Stephens, who formerly worked with the Wall Street Journal, told CNN’s Fareed Zakaria that climatologists should dial back their dire predictions about the effects of global warming or risk looking foolish when those predictions turn out to be false. He also reiterated that he is not a climate skeptic.

Stephens faced backlash last month for writing in his first NYT column that “if there was less certitude about our climate future, more Americans would be more interested in having a reasoned conversation.”

He explicitly stated in the piece that he doesn’t refuse the idea of climate change, and reiterated Sunday to Zakaria that he doesn’t deny climate change or “that we need to address it.”

“The point of the article was to say that there is a risk in any predictive science of hubris,” Stephens said, referring to a U.N. Intergovernmental Panel on Climate Change’s report in 2007 claiming a very high likelihood that Himalayan glaciers would melt by 2035 — the prognostication was later discredited. “I think that’s a distinction that I’m afraid was lost in some of more intemperate criticism,” he added. “But people who read the column carefully can see I said nothing outrageous or beyond the pale of normal discussion.”
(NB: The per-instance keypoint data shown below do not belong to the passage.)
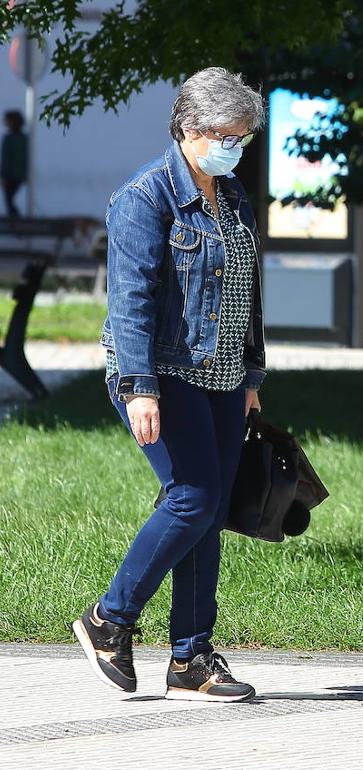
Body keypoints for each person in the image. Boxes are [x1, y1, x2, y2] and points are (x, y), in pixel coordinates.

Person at [71, 68, 268, 701]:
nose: (233, 146)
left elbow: (248, 295)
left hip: (223, 376)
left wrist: (251, 381)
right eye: (224, 134)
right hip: (162, 372)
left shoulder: (232, 196)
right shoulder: (144, 198)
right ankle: (108, 619)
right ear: (187, 127)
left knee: (207, 513)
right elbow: (129, 301)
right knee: (192, 499)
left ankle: (191, 659)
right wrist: (139, 387)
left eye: (242, 136)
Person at [1, 110, 29, 218]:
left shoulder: (11, 139)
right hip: (17, 175)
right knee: (9, 200)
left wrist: (3, 176)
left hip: (12, 175)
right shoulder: (22, 139)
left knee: (9, 200)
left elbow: (6, 159)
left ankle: (15, 220)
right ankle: (15, 218)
Climate scientists and activists threatened to unsubscribe from the NYT for hiring a person they consider a climate “denialist.”

Climatologists Michael Mann and Stefan Rahmstorf urged other left-leaning academics to follow their lead to send a signal to The Gray Lady that climate skepticism is intolerable.

Rahmstorf, a researcher at Potsdam Institute for Climate Impacts Research in Germany, accused The NYT of “unbearable hypocrisy” for hiring Stephens while holding itself up as a beacon of “truth.”

Mann, a climate academic at Pennsylvania State University, mirrored much of his colleague’s concerns earlier this month.

“I’m now convinced that the NY Times is part of the problem,” he told reporters at the time. He also said that it “it really is time for people to cancel their subscriptions.”

The NYT has continued to defend Stephens’ pedigree.

“The crux of the question is whether his work belongs inside our boundaries for intelligent debate, and I have no doubt that it does,” James Bennett, the paper’s editorial director, said April 22. “I have no doubt he crosses our bar for intellectual honesty and fairness.”

An online petition urging the paper to fire Stephens has now gathered more than 30,000 signatures in the last seven days.